▶ _Task input_
*** Begin section ***
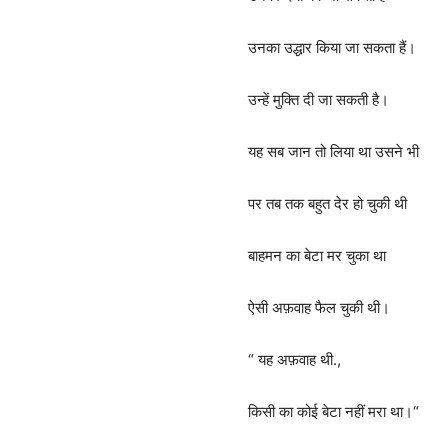
उनका उद्धार किया जा सकता हैं।
उन्हें मुक्ति दी जा सकती है।
यह सब जान तो लिया था उसने भी
पर तब तक बहुत देर हो चुकी थी
बाहमन का बेटा मर चुका था
ऐसी अफ़वाह फैल चुकी थी।
“ यह अफ़वाह थी.,
किसी का कोई बेटा नहीं मरा था।“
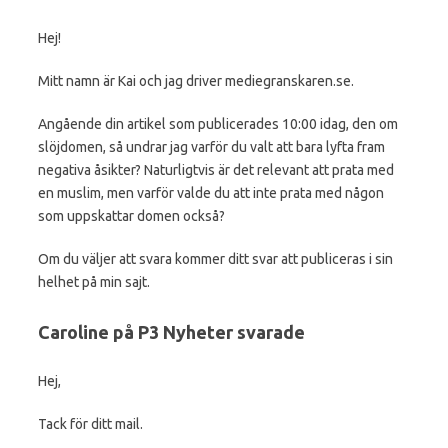
Hej!
Mitt namn är Kai och jag driver mediegranskaren.se.
Angående din artikel som publicerades 10:00 idag, den om
slöjdomen, så undrar jag varför du valt att bara lyfta fram
negativa åsikter? Naturligtvis är det relevant att prata med
en muslim, men varför valde du att inte prata med någon
som uppskattar domen också?
Om du väljer att svara kommer ditt svar att publiceras i sin
helhet på min sajt.
Caroline på P3 Nyheter svarade
Hej,
Tack för ditt mail.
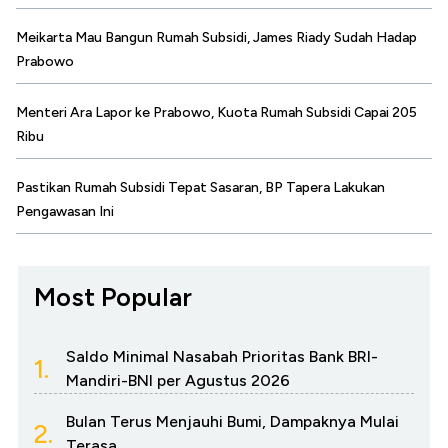
Meikarta Mau Bangun Rumah Subsidi, James Riady Sudah Hadap
Prabowo
Menteri Ara Lapor ke Prabowo, Kuota Rumah Subsidi Capai 205
Ribu
Pastikan Rumah Subsidi Tepat Sasaran, BP Tapera Lakukan
Pengawasan Ini
Most Popular
Saldo Minimal Nasabah Prioritas Bank BRI-
1.
Mandiri-BNI per Agustus 2026
Bulan Terus Menjauhi Bumi, Dampaknya Mulai
2.
Terasa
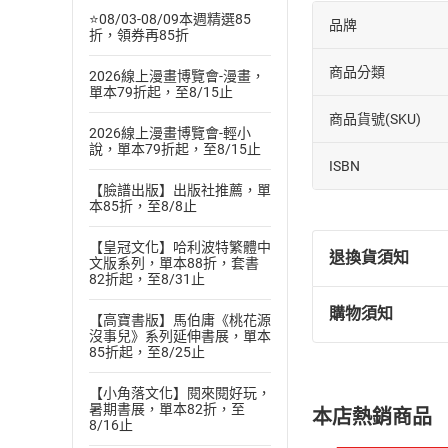
⭐08/03-08/09本週精選85
品牌
折，領券再85折
商品分類
2026線上漫畫博覽會-漫畫，
單本79折起，至8/15止
商品貨號(SKU)
2026線上漫畫博覽會-輕小
說，單本79折起，至8/15止
ISBN
【臉譜出版】出版社推薦，單
本85折，至8/8止
【皇冠文化】哈利波特繁體中
退換貨須知
文版系列，單本88折，套書
82折起，至8/31止
購物須知
【高寶書版】馬伯庸《桃花源
退換貨規定：
沒事兒》系列延伸書展，單本
(
一
)
依
消費
85折起，至8/25止
內容或一經提
購書須知
【小角落文化】閱來閱好玩，
定。
暑期書展，單本82折，至
本店熱銷商品
(
二
)
消費者
8/16止
且已下載
/
存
*** End section ***
▶ _Exercise goal_
Find every line in the records that contains the word "Rumah", matching case exactly, and copy each of those lines in full.

▶ _Result of the task_
Meikarta Mau Bangun Rumah Subsidi, James Riady Sudah Hadap
Menteri Ara Lapor ke Prabowo, Kuota Rumah Subsidi Capai 205
Pastikan Rumah Subsidi Tepat Sasaran, BP Tapera Lakukan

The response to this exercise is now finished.